SOURCE DOCUMENT:
▼

Senator Brian Schatz (D-HI) and Sherrod Brown (D-OH) sent three separate letters Tuesday to Visa CEO Alfred F. Kelly Jr., Stripe CEO Patrick Collinson and Mastercard CEO and president Ajaypal Singh Banga over the firms' participation in the developing network. The three companies are among 27 partners for the project so far.

Earlier this month PayPal dropped out of the Libra Association, just weeks before members are to sign a formal charter on Oct. 14.

In the letters, Schatz and Brown say Facebook, the driving force behind the network, has failed to satisfactorily answer regulatory concerns over terrorism, money laundering, monetary policy and economic destabilization.

At the heart of the senators' argument lay past accusations against the social media giant such as a New York Times article exposing criminal abuse of Facebook’s messenger app.

▲

SUPPLIED RECORDS:
▼

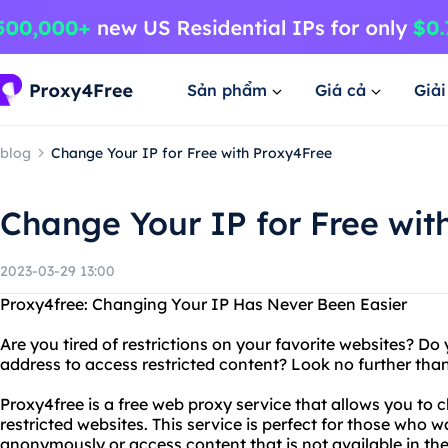
Sản phẩm
Giá cả
Giả
blog
Change Your IP for Free with Proxy4Free
Change Your IP for Free wit
2023-03-29 13:00
Proxy4free: Changing Your IP Has Never Been Easier
Are you tired of restrictions on your favorite websites? D
address to access restricted content? Look no further tha
Proxy4free is a free web proxy service that allows you to
restricted websites. This service is perfect for those who 
anonymously or access content that is not available in thei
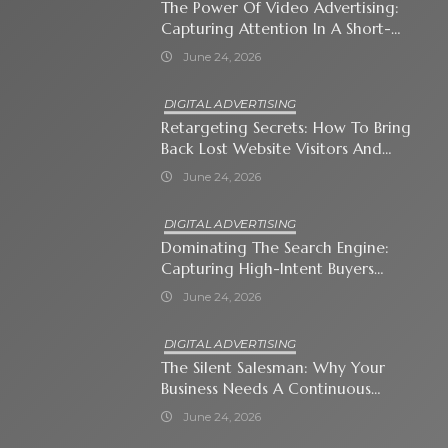
The Power Of Video Advertising:
Capturing Attention In A Short-
Attention-Span World
June 24, 2026
DIGITAL ADVERTISING
Retargeting Secrets: How To Bring
Back Lost Website Visitors And
Close The Sale
June 24, 2026
DIGITAL ADVERTISING
Dominating The Search Engine:
Capturing High-Intent Buyers
With Paid Search Ads
June 24, 2026
DIGITAL ADVERTISING
The Silent Salesman: Why Your
Business Needs A Continuous
Social Media Ad Strategy
June 24, 2026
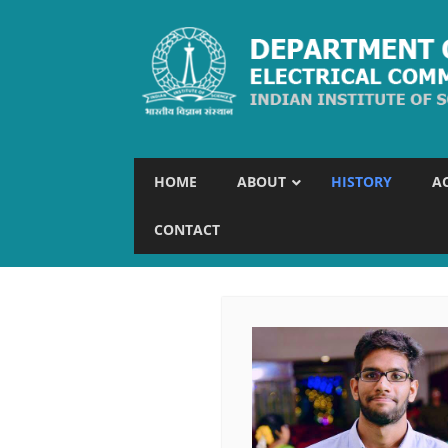
HOME
ABOUT
HISTORY
A
CONTACT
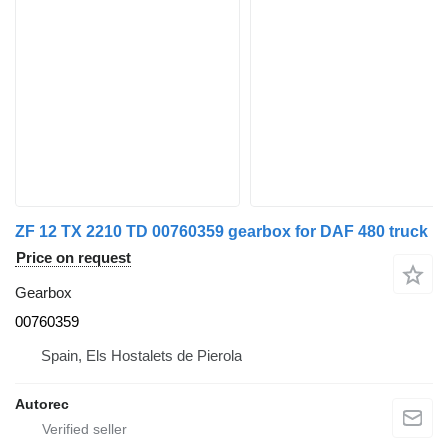
ZF 12 TX 2210 TD 00760359 gearbox for DAF 480 truck
Price on request
Gearbox
00760359
Spain, Els Hostalets de Pierola
Autorec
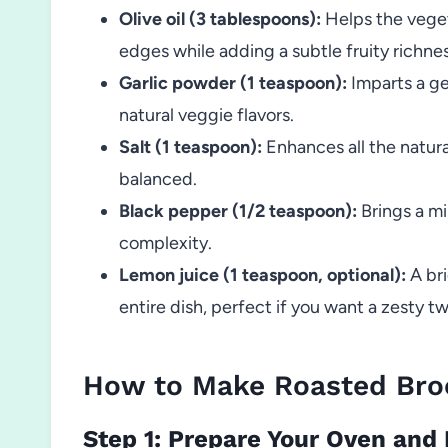
Olive oil (3 tablespoons):
Helps the veget
edges while adding a subtle fruity richnes
Garlic powder (1 teaspoon):
Imparts a ge
natural veggie flavors.
Salt (1 teaspoon):
Enhances all the natura
balanced.
Black pepper (1/2 teaspoon):
Brings a mil
complexity.
Lemon juice (1 teaspoon, optional):
A bri
entire dish, perfect if you want a zesty tw
How to Make Roasted Broc
Step 1: Prepare Your Oven and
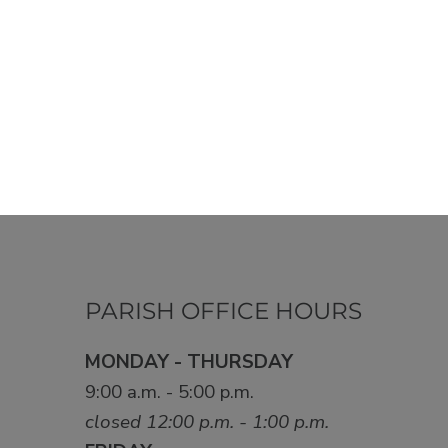
PARISH OFFICE HOURS
MONDAY - THURSDAY
9:00 a.m. - 5:00 p.m.
closed 12:00 p.m. - 1:00 p.m.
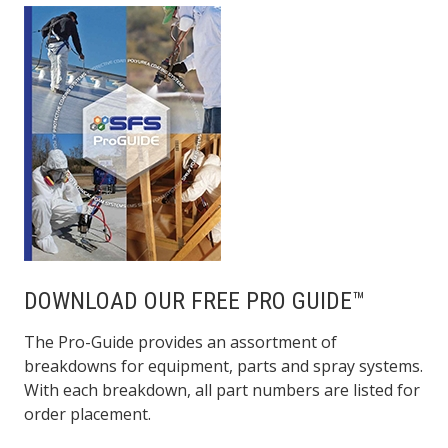
DOWNLOAD OUR FREE PRO GUIDE™
The Pro-Guide provides an assortment of
breakdowns for equipment, parts and spray systems.
With each breakdown, all part numbers are listed for
order placement.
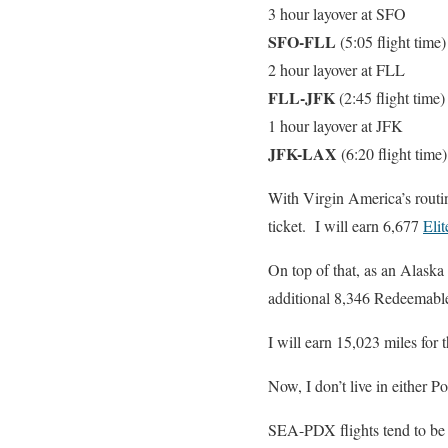
3 hour layover at SFO
SFO-FLL
(5:05 flight time
2 hour layover at FLL
FLL-JFK
(2:45 flight time
1 hour layover at JFK
JFK-LAX
(6:20 flight time
With Virgin America’s routin
ticket. I will earn 6,677
Eli
On top of that, as an Alaska
additional 8,346 Redeemabl
I will earn 15,023 miles for t
Now, I don’t live in either Po
SEA-PDX flights tend to be a 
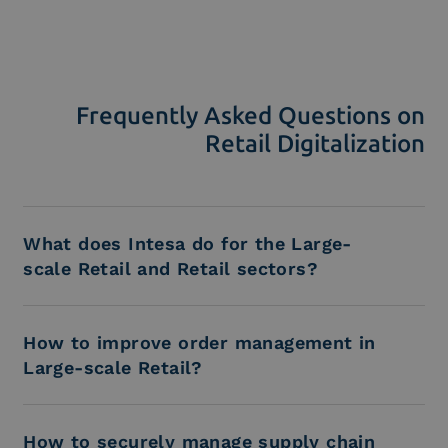
Frequently Asked Questions on
Retail Digitalization
What does Intesa do for the Large-
scale Retail and Retail sectors?
How to improve order management in
Large-scale Retail?
How to securely manage supply chain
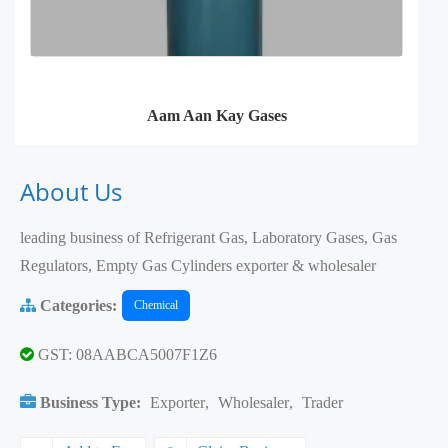
Aam Aan Kay Gases
About Us
leading business of Refrigerant Gas, Laboratory Gases, Gas
Regulators, Empty Gas Cylinders exporter & wholesaler
Categories:
Chemical
GST: 08AABCA5007F1Z6
Business Type:
Exporter
,
Wholesaler
,
Trader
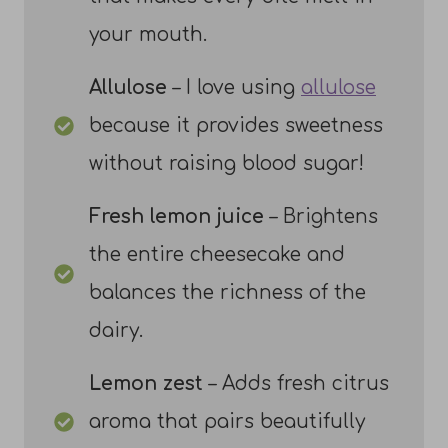
your mouth.
Allulose
– I love using
allulose
because it provides sweetness
without raising blood sugar!
Fresh lemon juice
– Brightens
the entire cheesecake and
balances the richness of the
dairy.
Lemon zest
– Adds fresh citrus
aroma that pairs beautifully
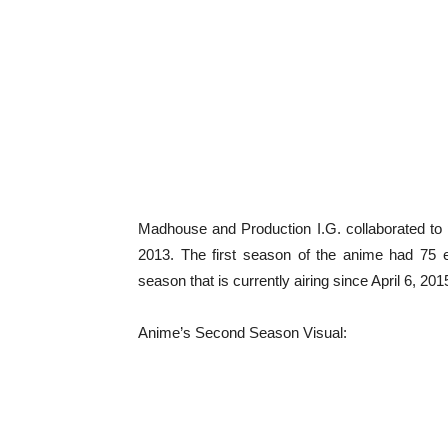
Madhouse and Production I.G. collaborated to
2013. The first season of the anime had 75
season that is currently airing since April 6, 2015
Anime’s Second Season Visual:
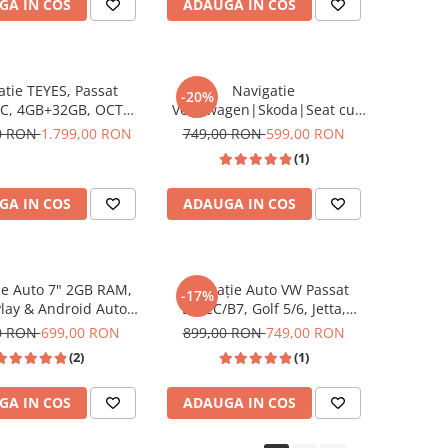
GA IN COS
ADAUGA IN COS
atie TEYES, Passat
Navigatie
-20%
C, 4GB+32GB, OCTA-
Volkswagen|Skoda|Seat cu
GHZ, SIM 4G, CarPlay
Android 13,2GB ROM 64GB,
00 RON
1.799,00 RON
749,00 RON
599,00 RON
oid Auto,DSP, ecran
RDS, CarPlay si Android Auto,
(1)
10.2 Inch
dedicata Golf 5, Golf 6, Jetta,
Passat B6, CC, B7, Polo,
GA IN COS
ADAUGA IN COS
Tiguan, Touran, Skoda, Seat
ecran 7 inch
ie Auto 7" 2GB RAM,
Navigație Auto VW Passat
-17%
lay & Android Auto
B6/CC/B7, Golf 5/6, Jetta,
VW Golf 5/6, Passat
Tiguan, Skoda & Seat-Android
0 RON
699,00 RON
899,00 RON
749,00 RON
Jetta, Polo, Tiguan,
14, 2GB RAM, 32GB ROM,
(2)
(1)
Skoda, Seat, culoare
Ecran 9 Inch, CarPlay &
negru
Android Auto
GA IN COS
ADAUGA IN COS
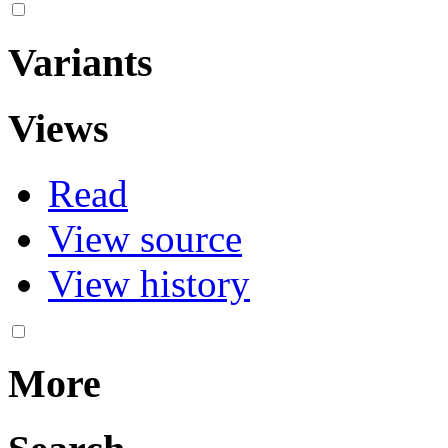
Variants
Views
Read
View source
View history
More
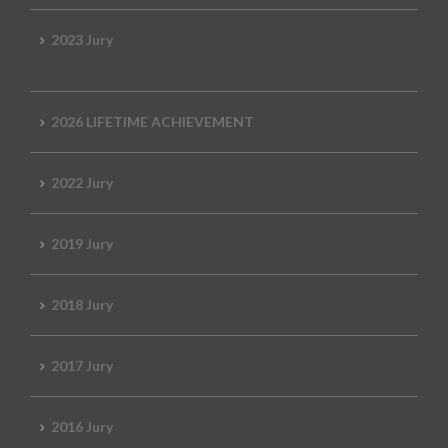
2023 Jury
2026 LIFETIME ACHIEVEMENT
2022 Jury
2019 Jury
2018 Jury
2017 Jury
2016 Jury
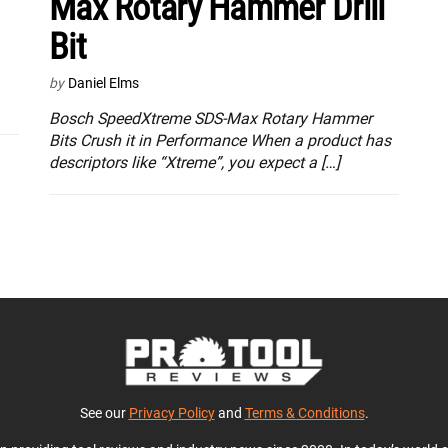
Max Rotary Hammer Drill
Bit
by
Daniel Elms
Bosch SpeedXtreme SDS-Max Rotary Hammer
Bits Crush it in Performance When a product has
descriptors like “Xtreme”, you expect a […]
See our
Privacy Policy
and
Terms & Conditions
.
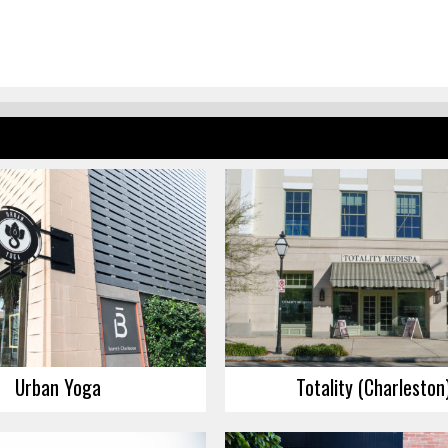
Urban Yoga
Totality (Charleston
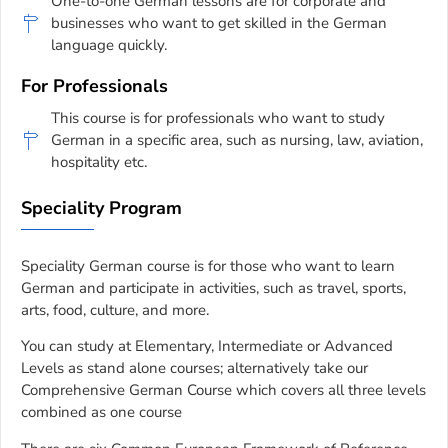
One-to-one German lessons are for corporate and
businesses who want to get skilled in the German
language quickly.
For Professionals
This course is for professionals who want to study
German in a specific area, such as nursing, law, aviation,
hospitality etc.
Speciality Program
Speciality German course is for those who want to learn
German and participate in activities, such as travel, sports,
arts, food, culture, and more.
You can study at Elementary, Intermediate or Advanced
Levels as stand alone courses; alternatively take our
Comprehensive German Course which covers all three levels
combined as one course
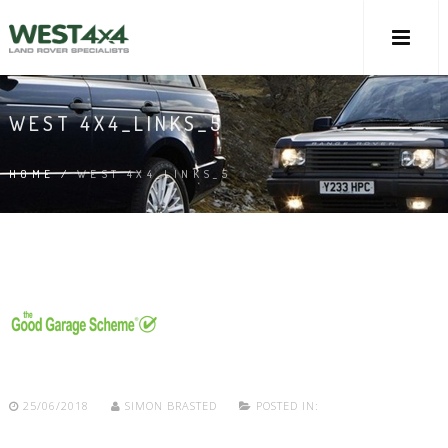
WEST 4X4_LINKS_5
HOME
/
WEST 4X4_LINKS_5
25/06/2018
SIMON BRASTED
POSTED IN:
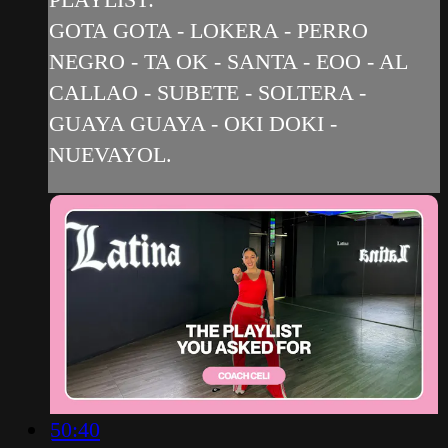
GOTA GOTA - LOKERA - PERRO
NEGRO - TA OK - SANTA - EOO - AL
CALLAO - SUBETE - SOLTERA -
GUAYA GUAYA - OKI DOKI -
NUEVAYOL.
50:40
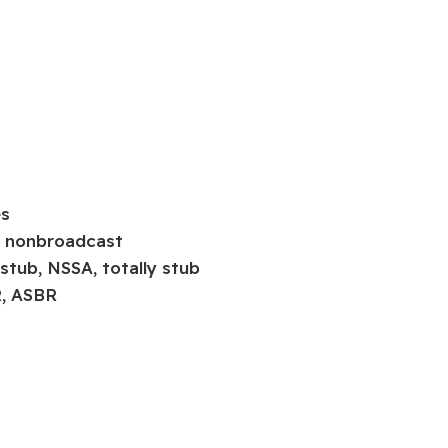
es
t, nonbroadcast
 stub, NSSA, totally stub
R, ASBR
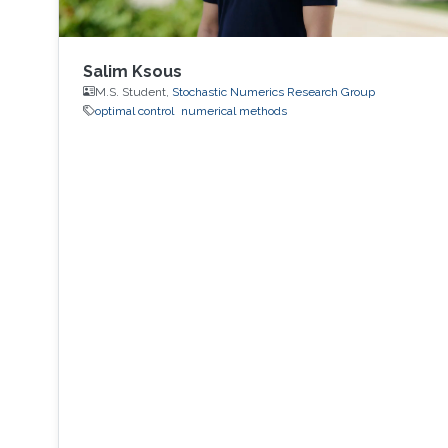
Salim Ksous
M.S. Student,
Stochastic Numerics Research Group
optimal control
numerical methods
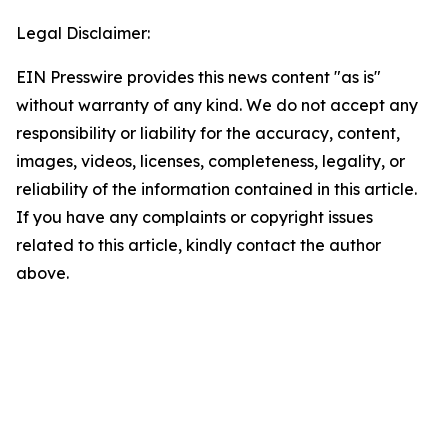
Legal Disclaimer:
EIN Presswire provides this news content "as is"
without warranty of any kind. We do not accept any
responsibility or liability for the accuracy, content,
images, videos, licenses, completeness, legality, or
reliability of the information contained in this article.
If you have any complaints or copyright issues
related to this article, kindly contact the author
above.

▲

STUDY QUESTIONS:
**1)** Rewrite the part of the listing from the line containing "GOTA GOTA - LOKERA - PERRO" through the end of the listing, both ends included, changing "article" to "story" and leaving everything else unchanged; omit the pictures.
**2)** Carry the news excerpt about the senators' letters on the Libra network forward, starting after its final sentence.
The news excerpt and the listing have no connection to each other.

ANSWERS BY ITEM NUMBER:
**1)**
GOTA GOTA - LOKERA - PERRO
NEGRO - TA OK - SANTA - EOO - AL
CALLAO - SUBETE - SOLTERA -
GUAYA GUAYA - OKI DOKI -
NUEVAYOL.
50:40
es
t, nonbroadcast
 stub, NSSA, totally stub
R, ASBR
Salim Ksous
M.S. Student,
Stochastic Numerics Research Group
optimal control
numerical methods
Legal Disclaimer:
EIN Presswire provides this news content "as is"
without warranty of any kind. We do not accept any
responsibility or liability for the accuracy, content,
images, videos, licenses, completeness, legality, or
reliability of the information contained in this story.
If you have any complaints or copyright issues
related to this story, kindly contact the author
above.

**2)**
The letter states:

“It is chilling to think what could happen if Facebook combines encrypted messaging with embedded anonymous global payments via Libra.”

In what could be viewed as threatening language, Schatz and Brown say participating firms such as Visa, Stripe, and Mastercard may see heightened regulatory scrutiny overall as a result of Libra membership.

“If you take this on, you can expect a high level of scrutiny from regulators not only on Libra-related payment activities, but on all payment activities,” they wrote.